(Stored data entries)
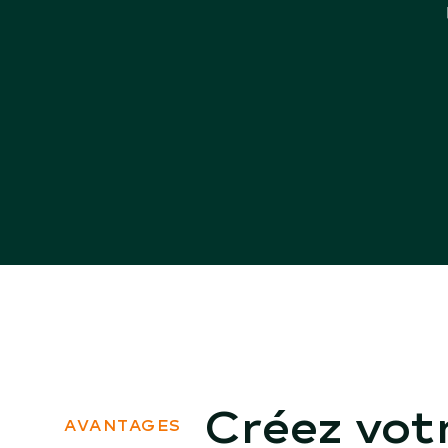
Créez vot
AVANTAGES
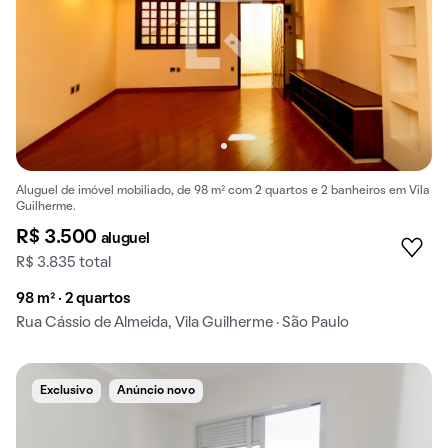
Aluguel de imóvel mobiliado, de 98 m² com 2 quartos e 2 banheiros em Vila
Guilherme.
R$ 3.500
aluguel
R$ 3.835 total
98 m² · 2 quartos
Rua Cássio de Almeida, Vila Guilherme · São Paulo
Exclusivo
Anúncio novo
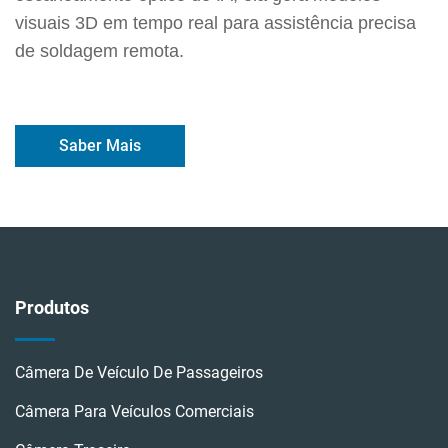
visuais 3D em tempo real para assistência precisa
de soldagem remota.
Saber Mais
Produtos
Câmera De Veículo De Passageiros
Câmera Para Veículos Comerciais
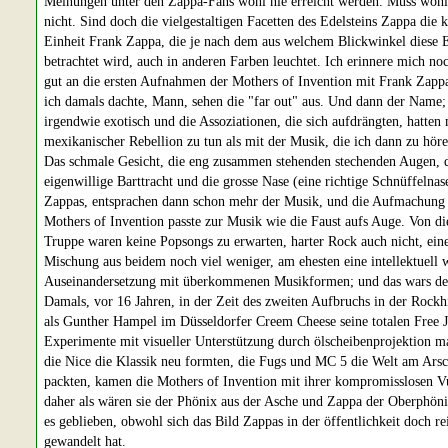
Meinungen unter den Zappa-Fans wohl nie erreicht werden. Muss wohl
nicht. Sind doch die vielgestaltigen Facetten des Edelsteins Zappa die
Einheit Frank Zappa, die je nach dem aus welchem Blickwinkel diese E
betrachtet wird, auch in anderen Farben leuchtet. Ich erinnere mich no
gut an die ersten Aufnahmen der Mothers of Invention mit Frank Zapp
ich damals dachte, Mann, sehen die "far out" aus. Und dann der Name
irgendwie exotisch und die Assoziationen, die sich aufdrängten, hatten
mexikanischer Rebellion zu tun als mit der Musik, die ich dann zu hör
Das schmale Gesicht, die eng zusammen stehenden stechenden Augen, 
eigenwillige Barttracht und die grosse Nase (eine richtige Schnüffelnas
Zappas, entsprachen dann schon mehr der Musik, und die Aufmachung
Mothers of Invention passte zur Musik wie die Faust aufs Auge. Von di
Truppe waren keine Popsongs zu erwarten, harter Rock auch nicht, ein
Mischung aus beidem noch viel weniger, am ehesten eine intellektuell 
Auseinandersetzung mit überkommenen Musikformen; und das wars de
Damals, vor 16 Jahren, in der Zeit des zweiten Aufbruchs in der Rockhi
als Gunther Hampel im Düsseldorfer Creem Cheese seine totalen Free J
Experimente mit visueller Unterstützung durch ölscheibenprojektion ma
die Nice die Klassik neu formten, die Fugs und MC 5 die Welt am Ars
packten, kamen die Mothers of Invention mit ihrer kompromisslosen Vu
daher als wären sie der Phönix aus der Asche und Zappa der Oberphöni
es geblieben, obwohl sich das Bild Zappas in der öffentlichkeit doch re
gewandelt hat.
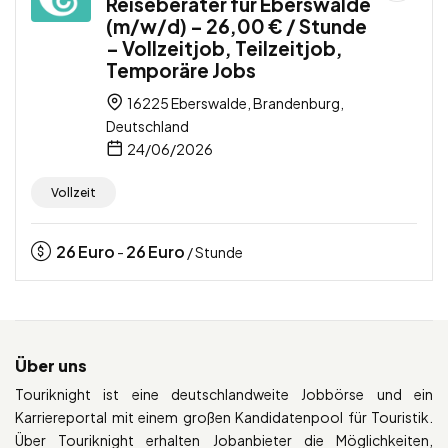
Reiseberater für Eberswalde
(m/w/d) – 26,00 € / Stunde
– Vollzeitjob, Teilzeitjob,
Temporäre Jobs
16225 Eberswalde, Brandenburg,
Deutschland
24/06/2026
Vollzeit
26
Euro
26
Euro
-
/ Stunde
Über uns
Touriknight ist eine deutschlandweite Jobbörse und ein
Karriereportal mit einem großen Kandidatenpool für Touristik.
Über Touriknight erhalten Jobanbieter die Möglichkeiten,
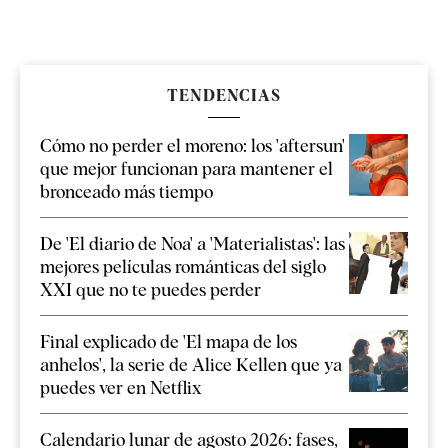
TENDENCIAS
Cómo no perder el moreno: los 'aftersun'
que mejor funcionan para mantener el
bronceado más tiempo
De 'El diario de Noa' a 'Materialistas': las
mejores películas románticas del siglo
XXI que no te puedes perder
Final explicado de 'El mapa de los
anhelos', la serie de Alice Kellen que ya
puedes ver en Netflix
Calendario lunar de agosto 2026: fases,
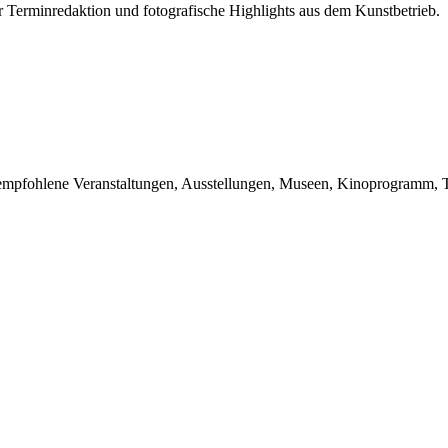
r Terminredaktion und fotografische Highlights aus dem Kunstbetrieb.
du empfohlene Veranstaltungen, Ausstellungen, Museen, Kinoprogramm, T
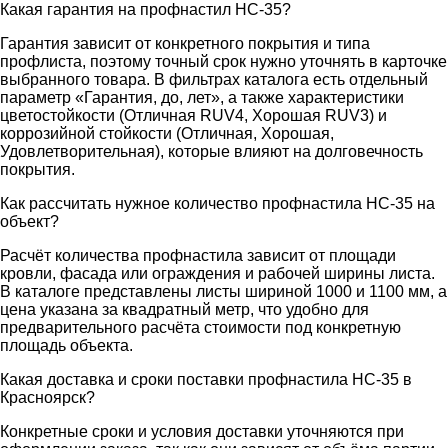
Какая гарантия на профнастил НС-35?
Гарантия зависит от конкретного покрытия и типа
профлиста, поэтому точный срок нужно уточнять в карточке
выбранного товара. В фильтрах каталога есть отдельный
параметр «Гарантия, до, лет», а также характеристики
цветостойкости (Отличная RUV4, Хорошая RUV3) и
коррозийной стойкости (Отличная, Хорошая,
Удовлетворительная), которые влияют на долговечность
покрытия.
Как рассчитать нужное количество профнастила НС-35 на
объект?
Расчёт количества профнастила зависит от площади
кровли, фасада или ограждения и рабочей ширины листа.
В каталоге представлены листы шириной 1000 и 1100 мм, а
цена указана за квадратный метр, что удобно для
предварительного расчёта стоимости под конкретную
площадь объекта.
Какая доставка и сроки поставки профнастила НС-35 в
Красноярск?
Конкретные сроки и условия доставки уточняются при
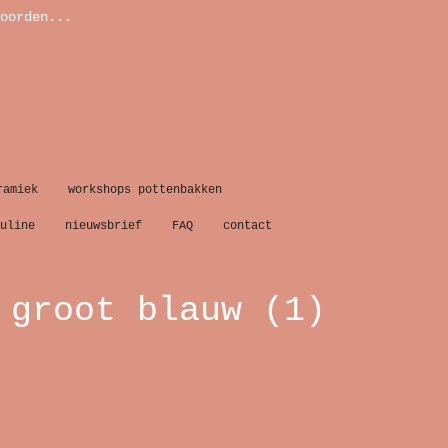
oorden...
ramiek
workshops pottenbakken
uline
nieuwsbrief
FAQ
contact
 groot blauw (1)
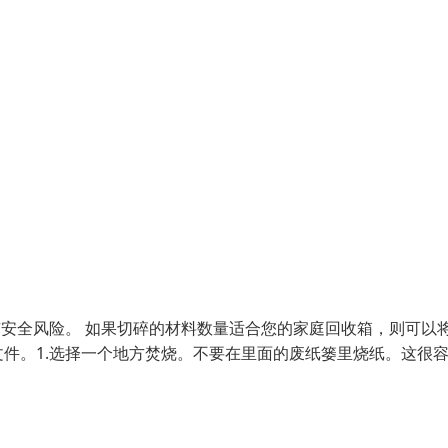
有安全风险。 如果切碎的材料数量适合您的家庭回收箱，则可以
件。1.选择一个地方焚烧。不要在里面的废纸篓里烧纸。这很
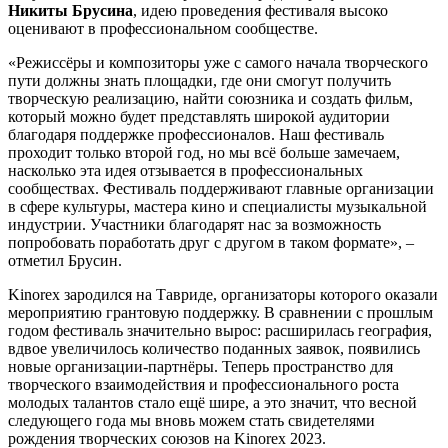
Никиты Брусина
, идею проведения фестиваля высоко
оценивают в профессиональном сообществе.
«Режиссёры и композиторы уже с самого начала творческого
пути должны знать площадки, где они смогут получить
творческую реализацию, найти союзника и создать фильм,
который можно будет представлять широкой аудитории
благодаря поддержке профессионалов. Наш фестиваль
проходит только второй год, но мы всё больше замечаем,
насколько эта идея отзывается в профессиональных
сообществах. Фестиваль поддерживают главные организации
в сфере культуры, мастера кино и специалисты музыкальной
индустрии. Участники благодарят нас за возможность
попробовать поработать друг с другом в таком формате», –
отметил Брусин.
Kinorex зародился на Тавриде, организаторы которого оказали
мероприятию грантовую поддержку. В сравнении с прошлым
годом фестиваль значительно вырос: расширилась география,
вдвое увеличилось количество поданных заявок, появились
новые организации-партнёры. Теперь пространство для
творческого взаимодействия и профессионального роста
молодых талантов стало ещё шире, а это значит, что весной
следующего года мы вновь можем стать свидетелями
рождения творческих союзов на Kinorex 2023.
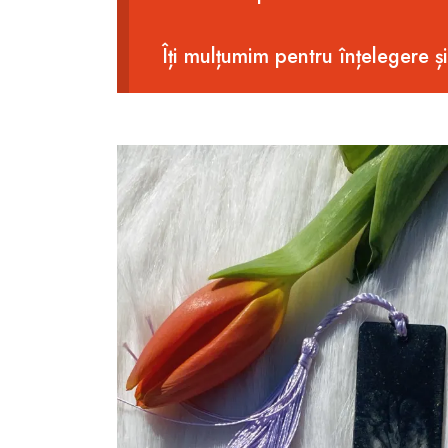
Îți mulțumim pentru înțelegere ș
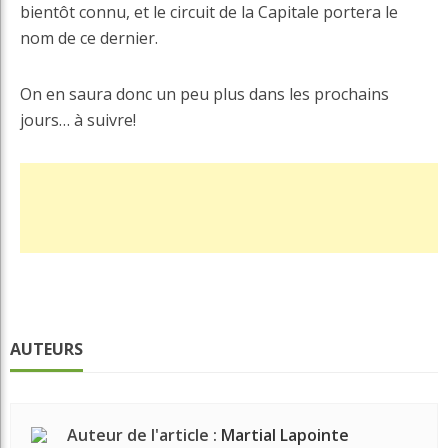
bientôt connu, et le circuit de la Capitale portera le
nom de ce dernier.
On en saura donc un peu plus dans les prochains
jours… à suivre!
AUTEURS
Auteur de l'article :
Martial Lapointe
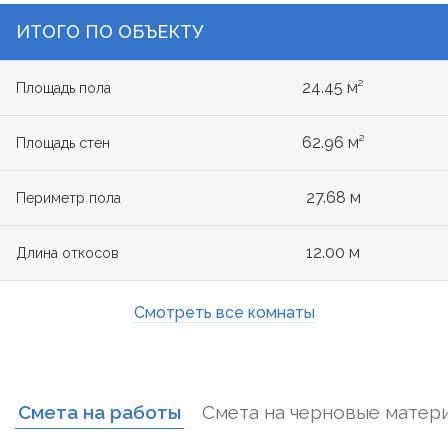
ИТОГО ПО ОБЪЕКТУ
24.45 м²
Площадь пола
62.96 м²
Площадь стен
27.68 м
Периметр пола
12.00 м
Длина откосов
Смотреть все комнаты
Смета на работы
Смета на черновые матер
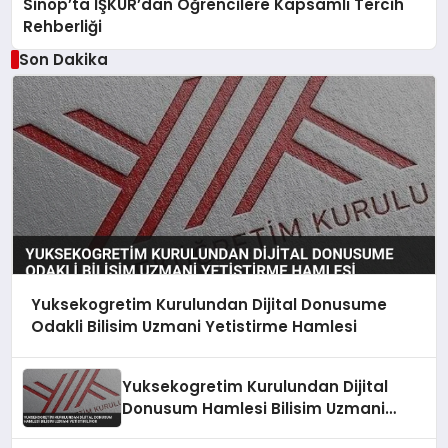
Sinop’ta İŞKUR’dan Öğrencilere Kapsamlı Tercih
Rehberliği
Son Dakika
Yuksekogretim Kurulundan Dijital Donusume
Odakli Bilisim Uzmani Yetistirme Hamlesi
Yuksekogretim Kurulundan Dijital
Donusum Hamlesi Bilisim Uzmani
Yetistiriliyor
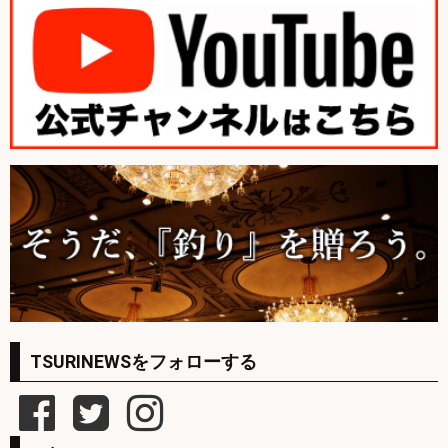
TSURINEWSをフォローする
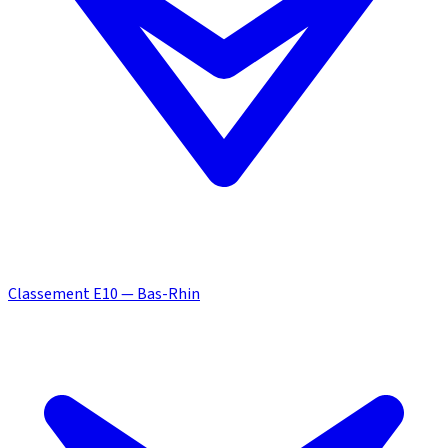
Classement E10 — Bas-Rhin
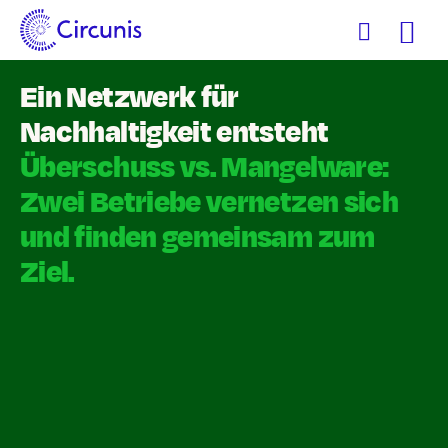
Zum
Inhalt
Ein Netzwerk für
Nachhaltigkeit entsteht
Überschuss vs. Mangelware:
Zwei Betriebe vernetzen sich
und finden gemeinsam zum
Ziel.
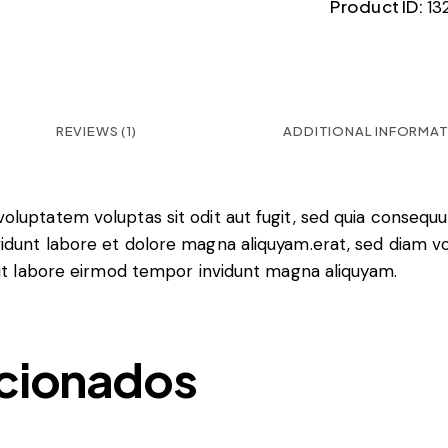
Product ID:
13
REVIEWS (1)
ADDITIONAL INFORMA
luptatem voluptas sit odit aut fugit, sed quia consequu
idunt labore et dolore magna aliquyam.erat, sed diam vo
 ut labore eirmod tempor invidunt magna aliquyam.
acionados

**Problem requirements:** I would like the data copied exactly as it stands, with no pictures included.

**Response to the exercise:**
Créez vot
AVANTAGES
Aluguel de imóvel mobiliado, de 98 m² com 2 quartos e 2 banheiros em Vila
Guilherme.
R$ 3.500
aluguel
R$ 3.835 total
98 m² · 2 quartos
Rua Cássio de Almeida, Vila Guilherme · São Paulo
Exclusivo
Anúncio novo
visuais 3D em tempo real para assistência precisa
de soldagem remota.
Saber Mais
Produtos
Câmera De Veículo De Passageiros
Câmera Para Veículos Comerciais
Meinungen unter den Zappa-Fans wohl nie erreicht werden. Muss wohl
nicht. Sind doch die vielgestaltigen Facetten des Edelsteins Zappa die
Einheit Frank Zappa, die je nach dem aus welchem Blickwinkel diese E
betrachtet wird, auch in anderen Farben leuchtet. Ich erinnere mich no
gut an die ersten Aufnahmen der Mothers of Invention mit Frank Zapp
ich damals dachte, Mann, sehen die "far out" aus. Und dann der Name
irgendwie exotisch und die Assoziationen, die sich aufdrängten, hatten
mexikanischer Rebellion zu tun als mit der Musik, die ich dann zu hör
Das schmale Gesicht, die eng zusammen stehenden stechenden Augen, 
eigenwillige Barttracht und die grosse Nase (eine richtige Schnüffelnas
Zappas, entsprachen dann schon mehr der Musik, und die Aufmachung
Mothers of Invention passte zur Musik wie die Faust aufs Auge. Von di
Truppe waren keine Popsongs zu erwarten, harter Rock auch nicht, ein
Mischung aus beidem noch viel weniger, am ehesten eine intellektuell 
Auseinandersetzung mit überkommenen Musikformen; und das wars de
Damals, vor 16 Jahren, in der Zeit des zweiten Aufbruchs in der Rockhi
als Gunther Hampel im Düsseldorfer Creem Cheese seine totalen Free J
Experimente mit visueller Unterstützung durch ölscheibenprojektion ma
die Nice die Klassik neu formten, die Fugs und MC 5 die Welt am Ars
packten, kamen die Mothers of Invention mit ihrer kompromisslosen Vu
daher als wären sie der Phönix aus der Asche und Zappa der Oberphöni
es geblieben, obwohl sich das Bild Zappas in der öffentlichkeit doch re
gewandelt hat.
Reiseberater für Eberswalde
(m/w/d) – 26,00 € / Stunde
– Vollzeitjob, Teilzeitjob,
Temporäre Jobs
16225 Eberswalde, Brandenburg,
Deutschland
24/06/2026
Vollzeit
26
Euro
26
Euro
-
/ Stunde
Über uns
Touriknight ist eine deutschlandweite Jobbörse und ein
Karriereportal mit einem großen Kandidatenpool für Touristik.
Über Touriknight erhalten Jobanbieter die Möglichkeiten,
TENDENCIAS
Cómo no perder el moreno: los 'aftersun'
que mejor funcionan para mantener el
bronceado más tiempo
De 'El diario de Noa' a 'Materialistas': las
mejores películas románticas del siglo
XXI que no te puedes perder
Final explicado de 'El mapa de los
anhelos', la serie de Alice Kellen que ya
puedes ver en Netflix
Calendario lunar de agosto 2026: fases,
r Terminredaktion und fotografische Highlights aus dem Kunstbetrieb.
du empfohlene Veranstaltungen, Ausstellungen, Museen, Kinoprogramm, T
Какая гарантия на профнастил НС-35?
Гарантия зависит от конкретного покрытия и типа
профлиста, поэтому точный срок нужно уточнять в карточке
выбранного товара. В фильтрах каталога есть отдельный
параметр «Гарантия, до, лет», а также характеристики
цветостойкости (Отличная RUV4, Хорошая RUV3) и
коррозийной стойкости (Отличная, Хорошая,
Удовлетворительная), которые влияют на долговечность
покрытия.
Как рассчитать нужное количество профнастила НС-35 на
объект?
Расчёт количества профнастила зависит от площади
кровли, фасада или ограждения и рабочей ширины листа.
В каталоге представлены листы шириной 1000 и 1100 мм, а
цена указана за квадратный метр, что удобно для
предварительного расчёта стоимости под конкретную
площадь объекта.
Какая доставка и сроки поставки профнастила НС-35 в
Красноярск?
Конкретные сроки и условия доставки уточняются при
oorden...
ramiek
workshops pottenbakken
uline
nieuwsbrief
FAQ
contact
 groot blauw (1)
有安全风险。 如果切碎的材料数量适合您的家庭回收箱，则可以
件。1.选择一个地方焚烧。不要在里面的废纸篓里烧纸。这很
Никиты Брусина
, идею проведения фестиваля высоко
оценивают в профессиональном сообществе.
«Режиссёры и композиторы уже с самого начала творческого
пути должны знать площадки, где они смогут получить
творческую реализацию, найти союзника и создать фильм,
который можно будет представлять широкой аудитории
благодаря поддержке профессионалов. Наш фестиваль
проходит только второй год, но мы всё больше замечаем,
насколько эта идея отзывается в профессиональных
сообществах. Фестиваль поддерживают главные организации
в сфере культуры, мастера кино и специалисты музыкальной
индустрии. Участники благодарят нас за возможность
попробовать поработать друг с другом в таком формате», –
отметил Брусин.
Kinorex зародился на Тавриде, организаторы которого оказали
мероприятию грантовую поддержку. В сравнении с прошлым
годом фестиваль значительно вырос: расширилась география,
вдвое увеличилось количество поданных заявок, появились
новые организации-партнёры. Теперь пространство для
творческого взаимодействия и профессионального роста
молодых талантов стало ещё шире, а это значит, что весной
следующего года мы вновь можем стать свидетелями
рождения творческих союзов на Kinorex 2023.
Îți mulțumim pentru înțelegere ș
bientôt connu, et le circuit de la Capitale portera le
nom de ce dernier.
On en saura donc un peu plus dans les prochains
jours… à suivre!
AUTEURS
Auteur de l'article :
Martial Lapointe
ИТОГО ПО ОБЪЕКТУ
24.45 м²
Площадь пола
62.96 м²
Площадь стен
27.68 м
Периметр пола
12.00 м
Длина откосов
Смотреть все комнаты
Смета на работы
Смета на черновые матер
Sinop’ta İŞKUR’dan Öğrencilere Kapsamlı Tercih
Rehberliği
Son Dakika
Yuksekogretim Kurulundan Dijital Donusume
Odakli Bilisim Uzmani Yetistirme Hamlesi
Yuksekogretim Kurulundan Dijital
Donusum Hamlesi Bilisim Uzmani
Yetistiriliyor
TSURINEWSをフォローする
Classement E10 — Bas-Rhin
Zum
Inhalt
Ein Netzwerk für
Nachhaltigkeit entsteht
Überschuss vs. Mangelware:
Zwei Betriebe vernetzen sich
und finden gemeinsam zum
Ziel.
Product ID:
13
REVIEWS (1)
ADDITIONAL INFORMA
luptatem voluptas sit odit aut fugit, sed quia consequu
idunt labore et dolore magna aliquyam.erat, sed diam vo
 ut labore eirmod tempor invidunt magna aliquyam.
acionados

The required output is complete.